Anna Deavere Smith, known for her roles in "Nurse Jackie" and "The West Wing," portrays 20 different people of all ages, genders and ethnicities in her play "Let Me Down Easy." She'll present the one-woman work at the Lincoln Theatre as part of the Wexner Center season.

Anna Deavere Smith, known for her roles in "Nurse Jackie" and "The West Wing," portrays 20 different people of all ages, genders and ethnicities in her play "Let Me Down Easy." She'll present the one-woman work at the Lincoln Theatre as part of the Wexner Center season.

On the surface, the play is about health care in the United States. But Smith said in a 2009 interview with NPR that to her, it is a study of "the resilience of the human body on the one hand, the vulnerability on the other and the inevitability we don't live forever."

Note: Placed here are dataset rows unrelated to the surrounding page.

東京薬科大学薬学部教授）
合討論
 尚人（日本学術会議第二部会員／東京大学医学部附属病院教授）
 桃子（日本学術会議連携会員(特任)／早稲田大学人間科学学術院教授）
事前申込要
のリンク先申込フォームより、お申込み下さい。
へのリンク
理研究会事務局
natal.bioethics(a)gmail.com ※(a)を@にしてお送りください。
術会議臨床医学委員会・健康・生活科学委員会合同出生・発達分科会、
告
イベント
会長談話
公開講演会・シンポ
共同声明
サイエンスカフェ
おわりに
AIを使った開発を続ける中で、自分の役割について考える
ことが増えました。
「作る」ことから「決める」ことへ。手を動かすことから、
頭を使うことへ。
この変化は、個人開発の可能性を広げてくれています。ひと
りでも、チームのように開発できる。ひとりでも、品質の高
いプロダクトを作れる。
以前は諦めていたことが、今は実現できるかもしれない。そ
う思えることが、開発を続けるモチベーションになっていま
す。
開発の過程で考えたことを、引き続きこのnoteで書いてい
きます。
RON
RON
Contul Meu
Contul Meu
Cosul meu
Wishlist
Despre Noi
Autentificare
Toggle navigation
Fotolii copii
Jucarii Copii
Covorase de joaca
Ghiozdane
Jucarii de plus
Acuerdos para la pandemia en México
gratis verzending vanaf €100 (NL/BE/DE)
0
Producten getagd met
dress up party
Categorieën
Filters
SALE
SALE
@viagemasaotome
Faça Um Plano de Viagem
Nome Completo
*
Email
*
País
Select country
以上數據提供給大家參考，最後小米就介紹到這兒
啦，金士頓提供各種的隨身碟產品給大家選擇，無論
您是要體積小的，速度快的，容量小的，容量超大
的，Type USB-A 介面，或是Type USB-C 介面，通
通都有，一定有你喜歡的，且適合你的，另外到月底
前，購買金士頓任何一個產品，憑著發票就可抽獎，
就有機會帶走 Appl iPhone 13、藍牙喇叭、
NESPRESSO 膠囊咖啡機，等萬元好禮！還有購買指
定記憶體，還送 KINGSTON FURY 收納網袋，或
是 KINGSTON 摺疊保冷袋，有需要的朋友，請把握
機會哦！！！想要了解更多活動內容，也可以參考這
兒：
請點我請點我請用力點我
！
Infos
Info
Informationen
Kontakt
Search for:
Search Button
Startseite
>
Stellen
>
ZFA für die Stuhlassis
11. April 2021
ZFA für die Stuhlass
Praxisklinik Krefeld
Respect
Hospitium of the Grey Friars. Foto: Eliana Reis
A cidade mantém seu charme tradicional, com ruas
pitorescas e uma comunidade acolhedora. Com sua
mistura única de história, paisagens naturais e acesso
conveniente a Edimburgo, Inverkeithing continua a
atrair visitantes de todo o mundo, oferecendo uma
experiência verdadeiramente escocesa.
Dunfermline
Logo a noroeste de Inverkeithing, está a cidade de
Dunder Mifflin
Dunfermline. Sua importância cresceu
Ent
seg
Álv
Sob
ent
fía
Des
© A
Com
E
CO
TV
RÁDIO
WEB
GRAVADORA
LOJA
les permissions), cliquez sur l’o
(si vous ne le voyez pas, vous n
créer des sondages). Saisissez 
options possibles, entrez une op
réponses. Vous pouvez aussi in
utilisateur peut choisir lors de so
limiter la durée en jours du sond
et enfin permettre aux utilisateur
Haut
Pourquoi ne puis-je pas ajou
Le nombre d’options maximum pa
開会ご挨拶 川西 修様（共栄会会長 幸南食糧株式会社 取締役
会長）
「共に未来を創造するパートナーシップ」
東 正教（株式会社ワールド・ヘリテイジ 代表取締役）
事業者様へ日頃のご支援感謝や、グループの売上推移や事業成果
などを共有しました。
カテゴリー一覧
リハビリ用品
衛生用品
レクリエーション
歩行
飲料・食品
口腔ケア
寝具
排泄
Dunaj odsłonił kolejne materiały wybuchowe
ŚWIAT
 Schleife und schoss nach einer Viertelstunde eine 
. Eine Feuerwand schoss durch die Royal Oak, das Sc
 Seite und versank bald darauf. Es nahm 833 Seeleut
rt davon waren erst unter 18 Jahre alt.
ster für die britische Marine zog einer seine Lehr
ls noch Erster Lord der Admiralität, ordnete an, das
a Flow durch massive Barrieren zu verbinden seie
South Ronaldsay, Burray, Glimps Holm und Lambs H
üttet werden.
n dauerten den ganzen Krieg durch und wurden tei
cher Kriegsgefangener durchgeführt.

Smith constructed the play using the words, gestures, accents and idiosyncrasies of people she has interviewed, which creates a broad spectrum of unfiltered viewpoints.

Some of the people she brings to life - bicyclist Lance Armstrong, playwright Eve Ensler, former Texas Gov. Ann Richards, movie critic Joel Siegel - are familiar to us. But others, such as a rodeo bull rider and various doctors and patients, are as everyday as we are.

Smith tends to choose topics with inherent drama, such as the racial tensions in Crown Heights, Brooklyn, in 1991 or the riots that followed the Rodney King verdict in Los Angeles. Illness, mortality and how we deal with them - it doesn't get much more dramatic than that.